Plain-text document sources
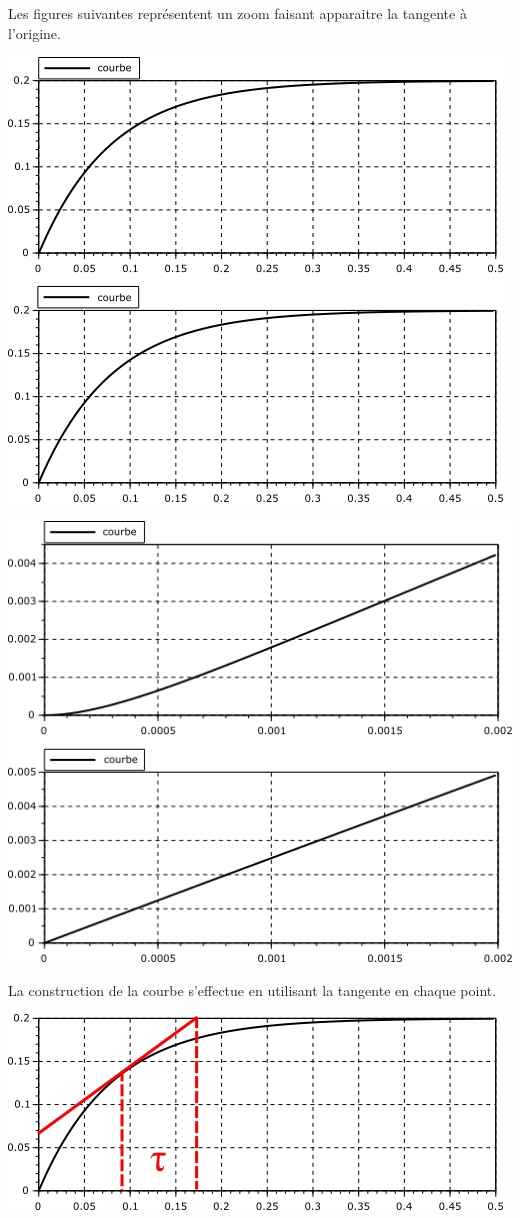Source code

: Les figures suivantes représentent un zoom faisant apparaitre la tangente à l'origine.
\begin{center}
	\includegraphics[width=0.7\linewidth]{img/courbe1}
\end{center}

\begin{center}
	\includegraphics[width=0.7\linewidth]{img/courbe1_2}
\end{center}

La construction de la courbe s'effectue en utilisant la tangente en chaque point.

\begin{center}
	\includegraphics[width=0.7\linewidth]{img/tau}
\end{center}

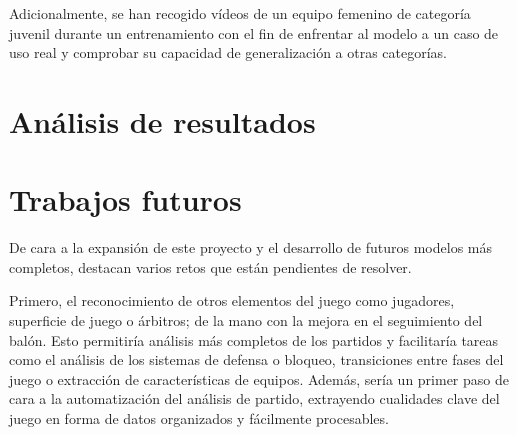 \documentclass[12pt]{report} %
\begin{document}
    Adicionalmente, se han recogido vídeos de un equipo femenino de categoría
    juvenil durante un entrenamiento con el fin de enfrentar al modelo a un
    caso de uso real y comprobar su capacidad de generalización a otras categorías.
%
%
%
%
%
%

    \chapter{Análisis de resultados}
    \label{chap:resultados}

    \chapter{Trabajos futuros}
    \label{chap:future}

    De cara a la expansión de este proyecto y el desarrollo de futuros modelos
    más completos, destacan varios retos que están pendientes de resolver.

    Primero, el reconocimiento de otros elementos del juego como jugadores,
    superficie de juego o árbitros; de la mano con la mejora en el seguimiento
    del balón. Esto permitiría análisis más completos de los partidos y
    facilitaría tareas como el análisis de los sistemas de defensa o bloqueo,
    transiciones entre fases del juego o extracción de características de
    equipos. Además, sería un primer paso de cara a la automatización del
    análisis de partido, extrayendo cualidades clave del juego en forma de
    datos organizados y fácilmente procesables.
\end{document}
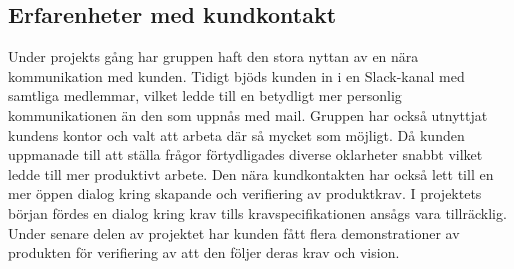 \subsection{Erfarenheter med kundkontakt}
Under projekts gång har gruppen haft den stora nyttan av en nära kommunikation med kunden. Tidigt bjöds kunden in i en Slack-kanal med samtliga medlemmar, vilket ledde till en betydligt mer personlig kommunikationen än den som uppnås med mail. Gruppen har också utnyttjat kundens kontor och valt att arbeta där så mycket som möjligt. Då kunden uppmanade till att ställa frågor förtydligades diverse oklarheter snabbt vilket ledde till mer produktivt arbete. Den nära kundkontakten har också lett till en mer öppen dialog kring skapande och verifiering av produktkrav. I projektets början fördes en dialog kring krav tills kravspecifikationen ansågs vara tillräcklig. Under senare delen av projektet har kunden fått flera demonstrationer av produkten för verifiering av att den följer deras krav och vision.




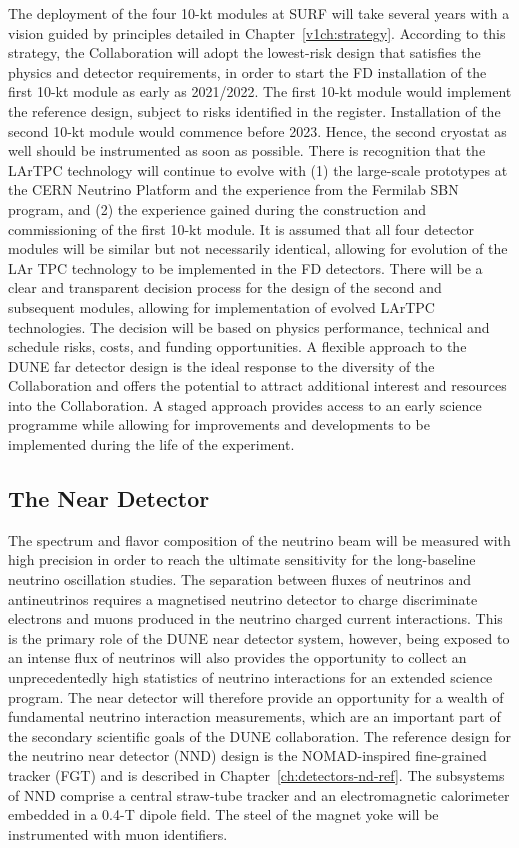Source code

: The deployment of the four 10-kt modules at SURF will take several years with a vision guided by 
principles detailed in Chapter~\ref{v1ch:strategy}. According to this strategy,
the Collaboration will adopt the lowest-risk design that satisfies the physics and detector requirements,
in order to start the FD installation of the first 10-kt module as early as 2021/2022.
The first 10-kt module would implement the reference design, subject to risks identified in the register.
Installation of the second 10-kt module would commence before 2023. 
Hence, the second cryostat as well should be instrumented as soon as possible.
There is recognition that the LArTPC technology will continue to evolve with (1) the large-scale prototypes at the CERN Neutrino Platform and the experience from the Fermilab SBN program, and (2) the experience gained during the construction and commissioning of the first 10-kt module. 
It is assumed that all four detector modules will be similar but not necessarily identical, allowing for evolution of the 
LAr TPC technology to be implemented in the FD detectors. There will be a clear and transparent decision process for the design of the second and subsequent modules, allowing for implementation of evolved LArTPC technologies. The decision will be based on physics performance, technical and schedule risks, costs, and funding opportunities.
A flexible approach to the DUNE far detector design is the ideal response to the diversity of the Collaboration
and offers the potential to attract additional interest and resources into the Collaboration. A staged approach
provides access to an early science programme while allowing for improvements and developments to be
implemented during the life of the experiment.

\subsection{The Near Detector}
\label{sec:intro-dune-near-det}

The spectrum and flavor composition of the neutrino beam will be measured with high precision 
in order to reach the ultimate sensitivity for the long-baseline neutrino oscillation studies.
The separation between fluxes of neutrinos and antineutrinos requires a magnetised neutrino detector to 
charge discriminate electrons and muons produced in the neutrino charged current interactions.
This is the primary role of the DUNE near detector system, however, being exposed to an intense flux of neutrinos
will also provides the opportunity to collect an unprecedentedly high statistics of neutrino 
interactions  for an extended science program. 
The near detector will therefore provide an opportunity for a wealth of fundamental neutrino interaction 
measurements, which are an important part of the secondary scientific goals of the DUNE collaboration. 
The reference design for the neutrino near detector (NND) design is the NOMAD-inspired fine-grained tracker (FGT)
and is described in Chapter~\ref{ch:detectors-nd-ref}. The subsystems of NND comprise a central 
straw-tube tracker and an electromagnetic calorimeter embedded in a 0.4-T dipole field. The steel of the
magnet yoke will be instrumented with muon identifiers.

### TASK REQUIREMENTS
Scan the lines above, and whenever one holds the string "allowing", copy it.

### ANSWER TO THE PROBLEM
It is assumed that all four detector modules will be similar but not necessarily identical, allowing for evolution of the 
LAr TPC technology to be implemented in the FD detectors. There will be a clear and transparent decision process for the design of the second and subsequent modules, allowing for implementation of evolved LArTPC technologies. The decision will be based on physics performance, technical and schedule risks, costs, and funding opportunities.
provides access to an early science programme while allowing for improvements and developments to be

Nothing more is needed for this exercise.